La Confederación General del Trabajo (CGT) volvió a quedar enfrentada con el Gobierno de Javier Milei tras la frustrada negociación por el salario mínimo. Fue luego de la negociación por el salario mínimo vital y móvil que reclama llevarlo a casi $1.000.000 y por lo que aseguró que “un paro nunca se descarta”. El Gobierno de Javier Milei, en tanto, definirá la suba por decreto.
En la última reunión del Consejo del Salario, el Gobierno y los empresarios ofrecieron un incremento muy por debajo de lo esperado. La propuesta oficial fue de apenas un 1,8% en septiembre y 1,7% mensual hasta abril de 2027, lo que llevaría el salario mínimo a $468.000. La CGT reclamaba elevarlo a $911.202 en septiembre y $993.300 en diciembre, acercándolo al costo de la canasta básica.
Ante el fracaso de la negociación, Cristian Jerónimo, uno de los cotitulares de la CGT, señaló en diálogo con Radio Con Vos: “La semana que viene nos vamos a estar juntando y seguramente ahí decidiremos los próximos pasos a seguir. Seguiremos con nuestro plan de acción”. La central ya realizó cuatro paros generales contra Milei, el último en febrero, en rechazo a la reforma laboral.
Consultado sobre un nuevo paro, Jerónimo aclaró: “Es una medida que nunca se descarta. Nosotros tenemos muy claro que hay que construirlo en el tiempo, con el mayor grado de consenso posible, para que tenga la contundencia necesaria”. Sin embargo, advirtió que no todas las problemáticas se resuelven con huelgas.
Movilizaciones
La CGT se movilizó hace apenas diez días a Plaza de Mayo para denunciar el endeudamiento de las familias. “Nosotros vamos a seguir insistiendo en eso. Es un problema que tiene la gente, que la llevó el proceso económico y político a una situación angustiante”, remarcó Jerónimo.

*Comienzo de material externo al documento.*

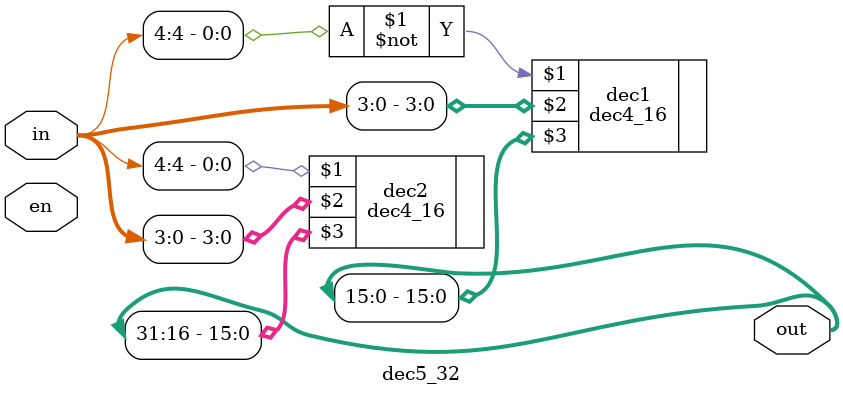
<source format=v>
`timescale 1ns / 1ps
module dec5_32(
    input [4:0] in,
    input en,
    output [31:0] out
    );
	dec4_16 dec1(~in[4],in[3:0],out[15:0]),dec2(in[4],in[3:0],out[31:16]);

endmodule

</source>
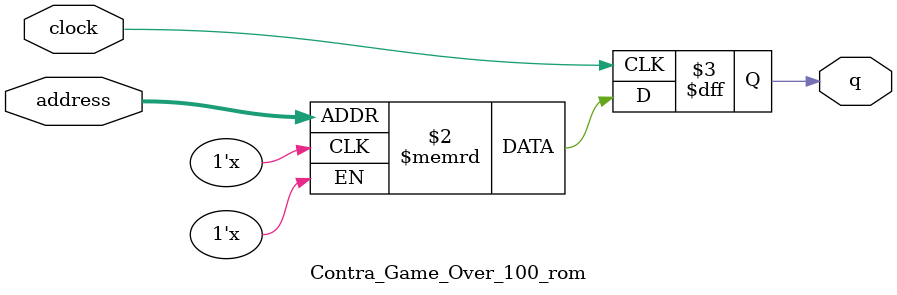
<source format=sv>
module Contra_Game_Over_100_rom (
	input logic clock,
	input logic [12:0] address,
	output logic [0:0] q
);

logic [0:0] memory [0:7499] /* synthesis ram_init_file = "./Contra_Game_Over_100/Contra_Game_Over_100.mif" */;

always_ff @ (posedge clock) begin
	q <= memory[address];
end

endmodule

</source>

En este marco, el dirigente criticó duramente a Milei por minimizar la situación y enfatizó que “es una locura que digan que la gente se endeuda por comprarse un televisor para ver el Mundial. Viven en una realidad paralela”. Y agregó: “Más allá de que uno no coincida en muchas decisiones, es el presidente que tiene que gobernar para los 47 millones de argentinos”.
Las críticas también alcanzaron al ministro de Desregulación, Federico Sturzenegger, quien celebró en redes la creación de 500.000 puestos de trabajo. Jerónimo retrucó: “No solamente no se crean puestos de trabajo, sino que se destruyeron 180.000, cerraron más de 30.000 empresas y lo único que sucede es que los pocos sectores que generan empleo lo hacen en la informalidad”.
El Instituto de Investigaciones Económicas de la UBA (IIEP) advirtió que el salario mínimo perdió más del 40% de su poder adquisitivo desde 2023 y hoy representa apenas un tercio del máximo histórico alcanzado en 2011. Según el organismo, el atraso impacta directamente en programas sociales y prestaciones de desempleo.

La CTA Autónoma también rechazó la propuesta oficial y denunció que el Gobierno “desmanteló el Consejo del Salario al imponer una modalidad virtual que impide la negociación real”. Hugo Godoy, su secretario general, afirmó: “El salario mínimo debería cubrir la canasta básica, no puede ser una cifra testimonial”.
El Gobierno, por su parte, defendió la propuesta y aseguró que “la recuperación vendrá por la baja de la inflación y la creación de empleo privado”. Sin embargo, los gremios replican que la inflación acumulada supera el 80% en lo que va del año y que la precarización laboral se profundiza.
En este sentido, la CGT dejó abierta la posibilidad de nuevas protestas. “Un paro nunca se descarta”, reiteró Jerónimo, aunque insistió en que debe construirse con consenso. En este escenario, la central obrera convocará la próxima semana a una reunión de su consejo directivo para definir medidas. Allí se evaluará la posibilidad de un paro nacional o nuevas movilizaciones sectoriales.